» ABOUT THIS EXERCISE:
Copy the material below line for line, reproducing its text without any change. Leave the pictures out of your copy.

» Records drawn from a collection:
*****
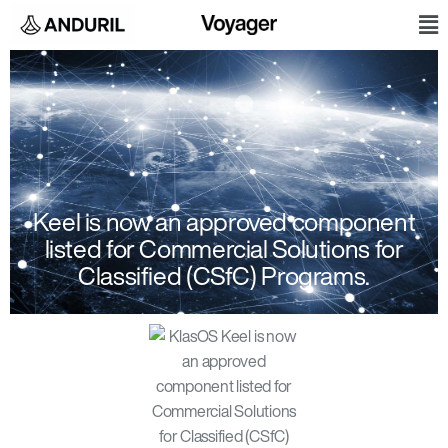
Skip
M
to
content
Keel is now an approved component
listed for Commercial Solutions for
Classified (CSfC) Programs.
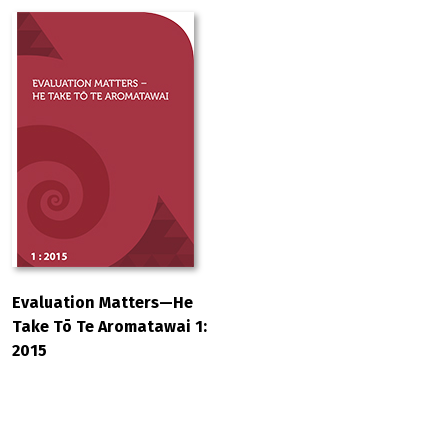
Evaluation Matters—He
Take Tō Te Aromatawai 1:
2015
*****
» RESULT:
Skip
M
to
content
Keel is now an approved component
listed for Commercial Solutions for
Classified (CSfC) Programs.
Evaluation Matters—He
Take Tō Te Aromatawai 1:
2015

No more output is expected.